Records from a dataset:
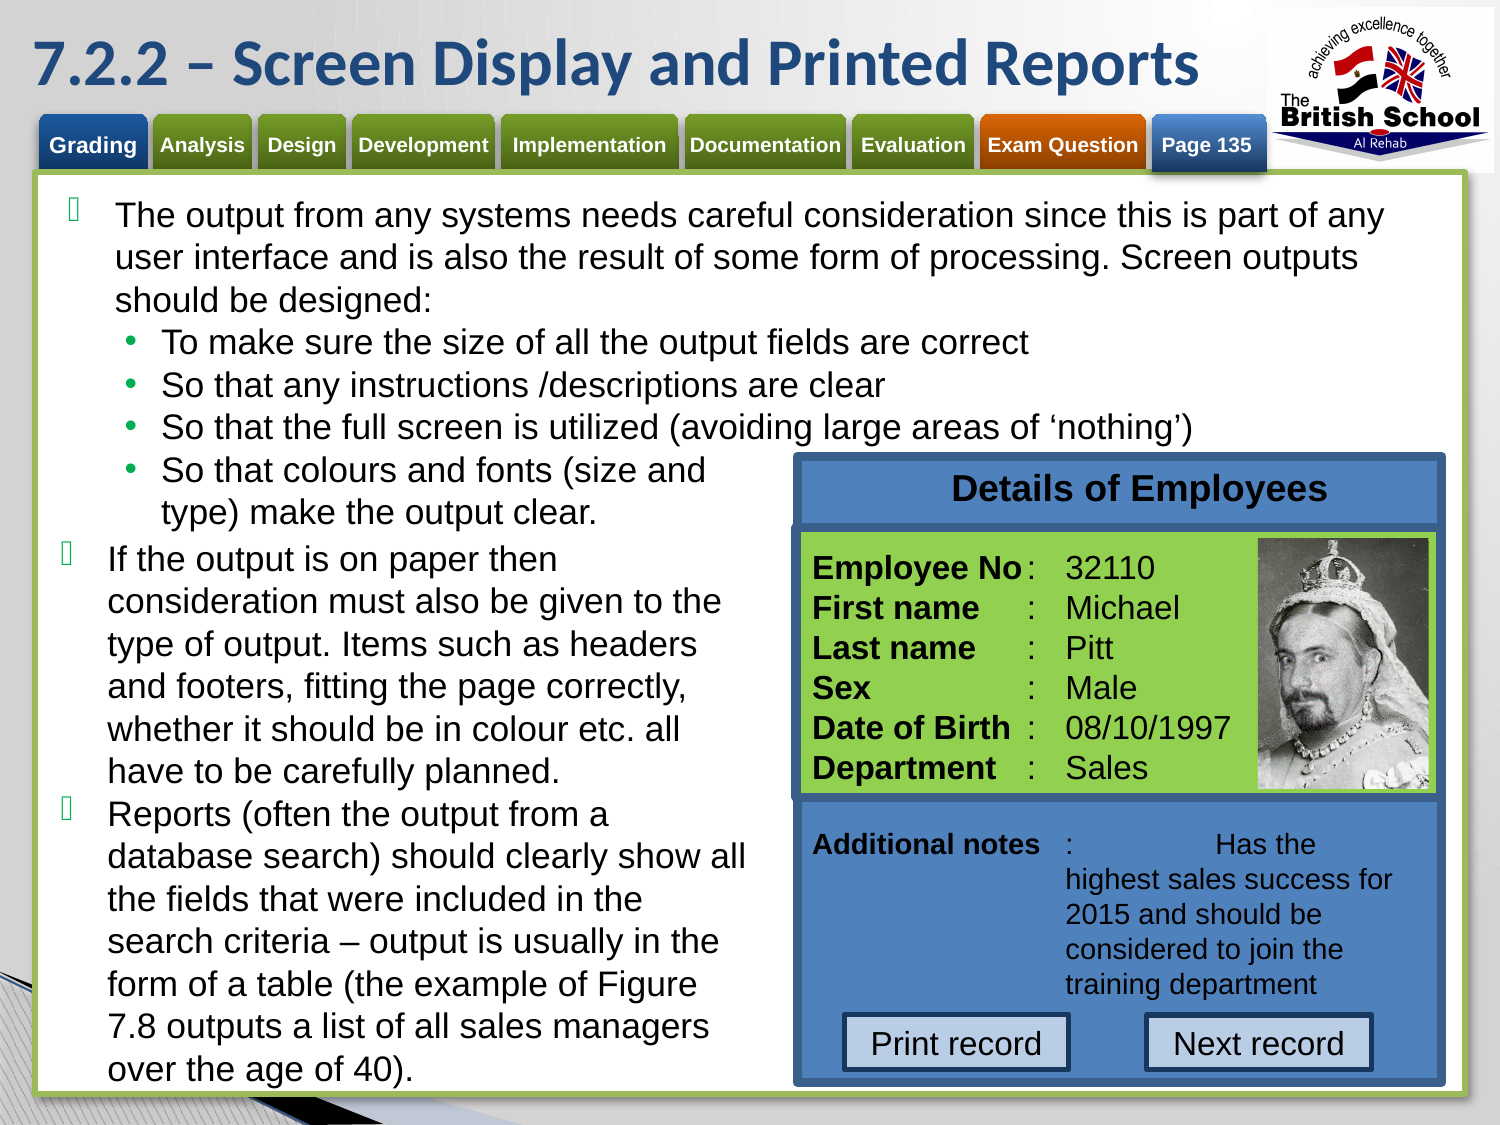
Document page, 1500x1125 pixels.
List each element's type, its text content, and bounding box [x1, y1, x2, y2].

text_box If the output is on paper then consideration must also be given to the type of output. Items such as headers and footers, fitting the page correctly, whether it should be in colour etc. all have to be carefully planned. Reports (often the output from a database search) should clearly show all the fields that were included in the search criteria – output is usually in the form of a table (the example of Figure 7.8 outputs a list of all sales managers over the age of 40). [45, 528, 767, 1096]
text_box [793, 452, 1446, 1087]
picture [281, 1114, 303, 1125]
text_box [791, 523, 1445, 802]
text_box Print record [844, 1014, 1069, 1070]
text_box Page 135 [1151, 113, 1268, 173]
text_box The output from any systems needs careful consideration since this is part of any user interface and is also the result of some form of processing. Screen outputs should be designed: To make sure the size of all the output fields are correct So that any instructions /descriptions are clear So that the full screen is utilized (avoiding large areas of ‘nothing’) So that colours and fonts (size and type) make the output clear. [53, 184, 1447, 540]
picture [1257, 538, 1429, 789]
text_box Details of Employees [903, 456, 1376, 516]
text_box Next record [1146, 1014, 1372, 1070]
title 7.2.2 – Screen Display and Printed Reports [17, 7, 1268, 110]
picture [1267, 7, 1495, 173]
text_box Employee No : 32110 First name : Michael Last name : Pitt Sex : Male Date of Birth : 08/10/1997 Department : Sales Additional notes : Has the highest sales success for 2015 and should be considered to join the training department [797, 538, 1424, 1008]
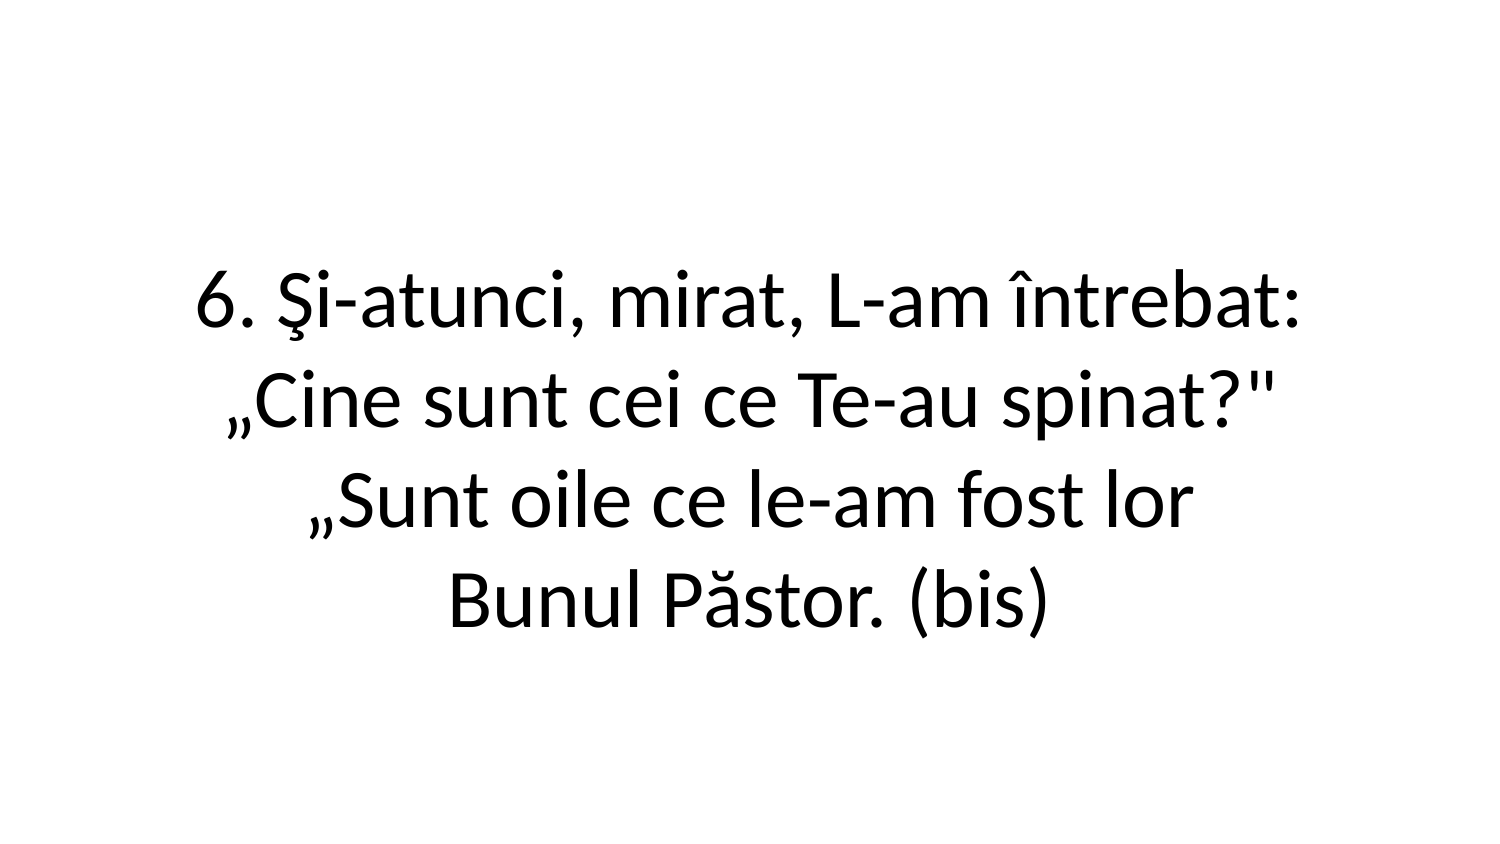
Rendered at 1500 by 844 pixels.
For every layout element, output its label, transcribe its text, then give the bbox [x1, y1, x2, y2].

text_box 6. Şi-atunci, mirat, L-am întrebat: „Cine sunt cei ce Te-au spinat?" „Sunt oile ce le-am fost lor Bunul Păstor. (bis) [179, 192, 1321, 652]
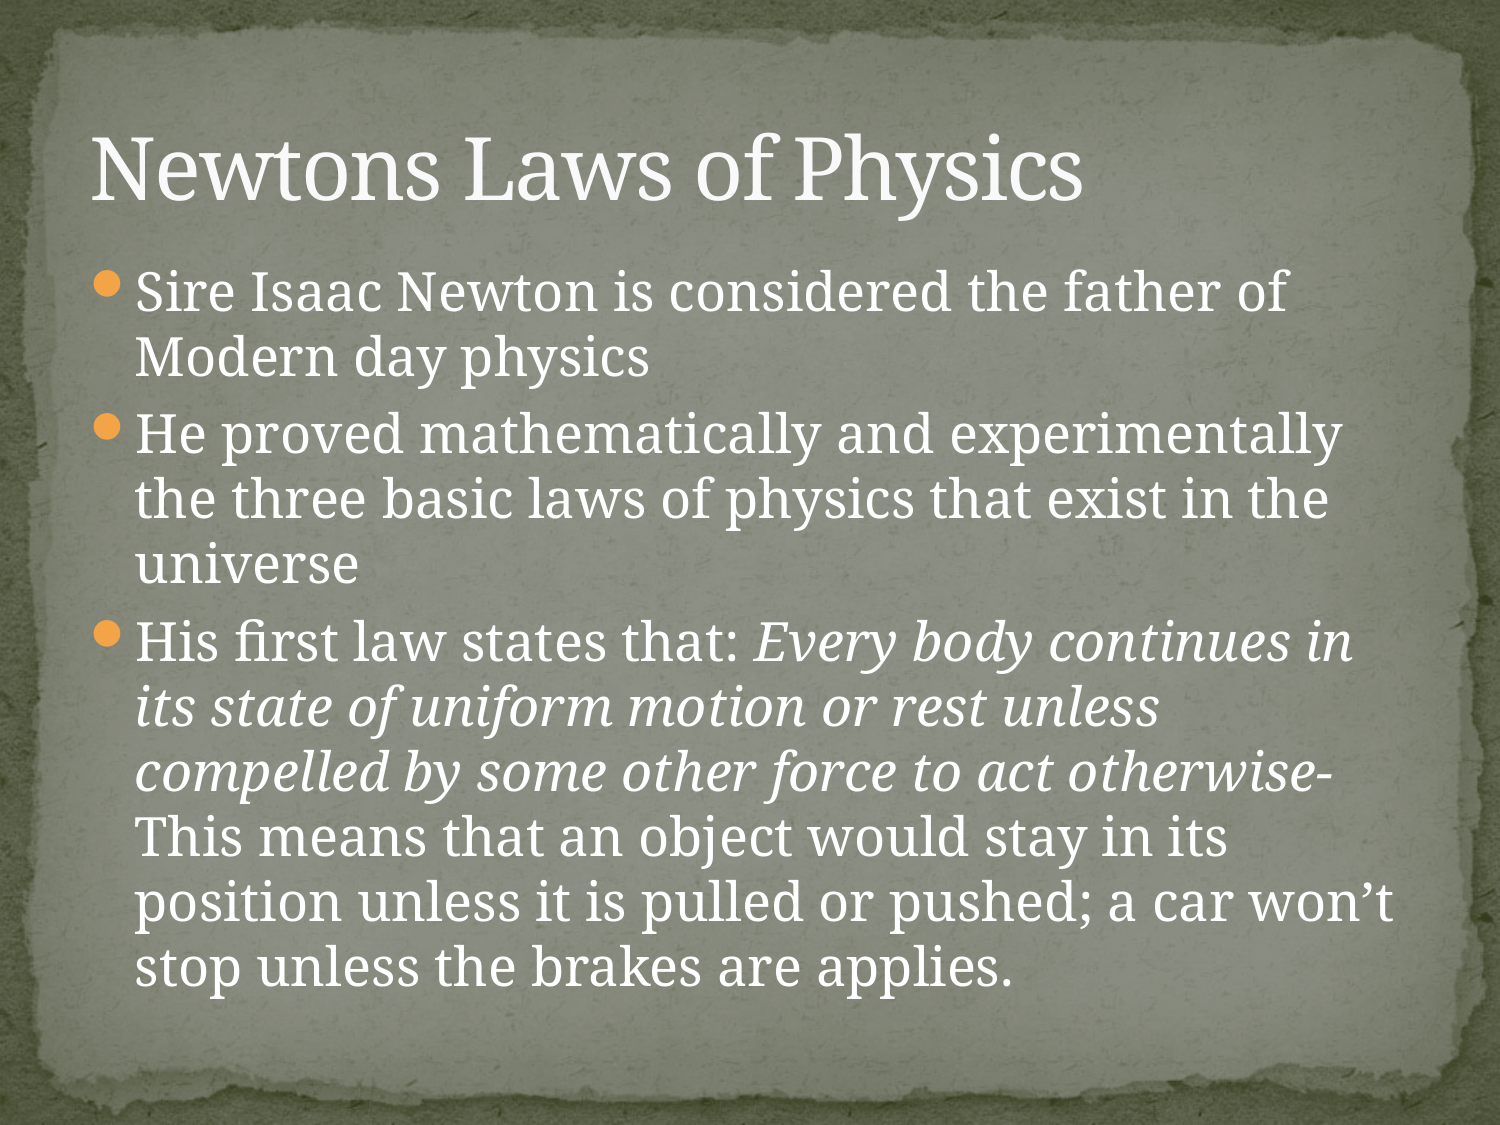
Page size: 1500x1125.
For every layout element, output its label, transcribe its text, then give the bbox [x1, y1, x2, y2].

title Newtons Laws of Physics [74, 24, 1425, 225]
list Sire Isaac Newton is considered the father of Modern day physics He proved mathematically and experimentally the three basic laws of physics that exist in the universe His first law states that: Every body continues in its state of uniform motion or rest unless compelled by some other force to act otherwise- This means that an object would stay in its position unless it is pulled or pushed; a car won’t stop unless the brakes are applies. [75, 249, 1425, 1000]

§ Instructions for the task
The response must contain each line above that holds the string "pixels".

§ Answer for this exercise
Document page, 1500x1125 pixels.
Rendered at 1500 by 844 pixels.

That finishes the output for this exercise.